In order for the dereference "old_head->next" to not accidentally dereference deleted memory, the original thread must make sure it is the only thread that has executed pop(), which is the purpose of the atomic counter. Thus, when threads_in_pop ==1, that means that it is the only thread holding that pointer. Even if other threads come on after that, increasing threads_in_pop, none of them will hold the same pointer because the original head was updated in the compare_exchange and thus they will load() the updated head in pop(). So once the original thread gets to that point in try_reclaim, it can safely delete it. If not, it must chain it onto a list of nodes to be deleted for another thread to delete when it is the only one left after the pop call.

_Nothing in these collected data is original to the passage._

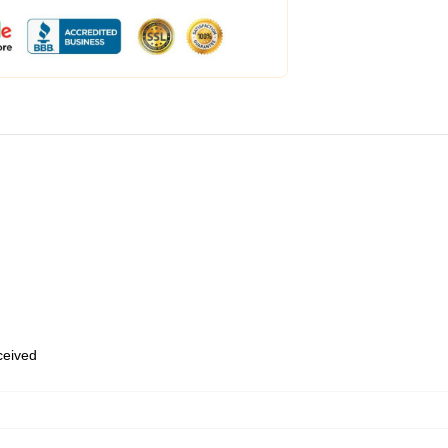
eceived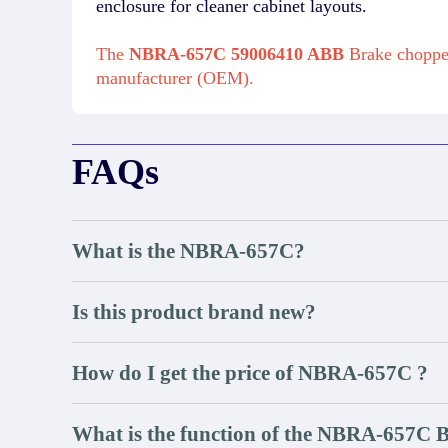
enclosure for cleaner cabinet layouts.
The
NBRA-657C 59006410 ABB
Brake chopper
manufacturer (OEM).
FAQs
What is the NBRA-657C?
Is this product brand new?
How do I get the price of NBRA-657C ?
What is the function of the NBRA-657C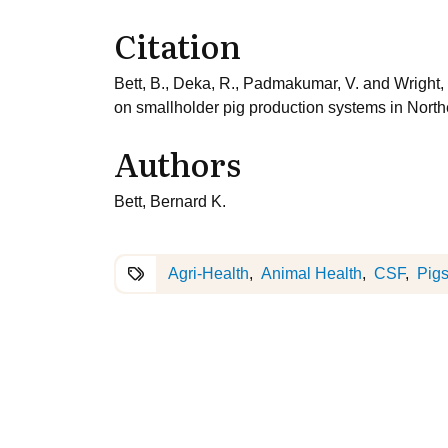
Citation
Bett, B., Deka, R., Padmakumar, V. and Wright, 
on smallholder pig production systems in Northe
Authors
Bett, Bernard K.
Agri-Health
Animal Health
CSF
Pig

At least that's what I think is right after reading Cubbi's post. I could be wrong.
Last edited on
Before the function is even evaluated, we have a problem. The second parameter of the function call dereference old_head and accesses next within it in order to pass it as an argument. This could be bad if the original thread has deleted that memory.
Let's decompose the code a bit. The relevant code is really
1
2
3
4
5
6
7
8
9
10
11
auto old_head = this->head;
while (true){
    if (!old_head)
        break;
    if (this->head != old_head){
        old_head = this->head;
        continue;
    }
    this->head = old_head->next;
}
delete old_head;
In order for a use-after-free situation to arise, two threads executing this code in parallel would need to be scheduled thusly:
1
2
3
4
5
6
7
auto old_head = this->head;  //A
auto old_head = this->head;  //B
if (this->head != old_head){ //A (check is false)
if (this->head != old_head){ //B (check is false)
this->head = old_head->next; //A
delete old_head;             //A
this->head = old_head->next; //B 
In other words, the execution of one thread's compare-exchange would need to be interleaved with that of another thread's, which would make it non-atomic.

What am I missing?

EDIT: Never mind, I get it.
Last edited on
In order for a use-after free

No, it doesnt have to be used within the body of the function call. I'm saying the fact that "old_head->next" is passed as an argument to the function means that it is dereferenced before it even reaches the body of the function. old_head has to refer to valid memory before "old_head->next" can be evaluated (dereferenced). It is dereferenced BEFORE you pass it to the compare_exchange function (when you do old_head->next in the argument list of the call to compare_exchange) and thus this dereference could be bad if old_heads memory has been deleted.
Last edited on
Topic archived. No new replies allowed.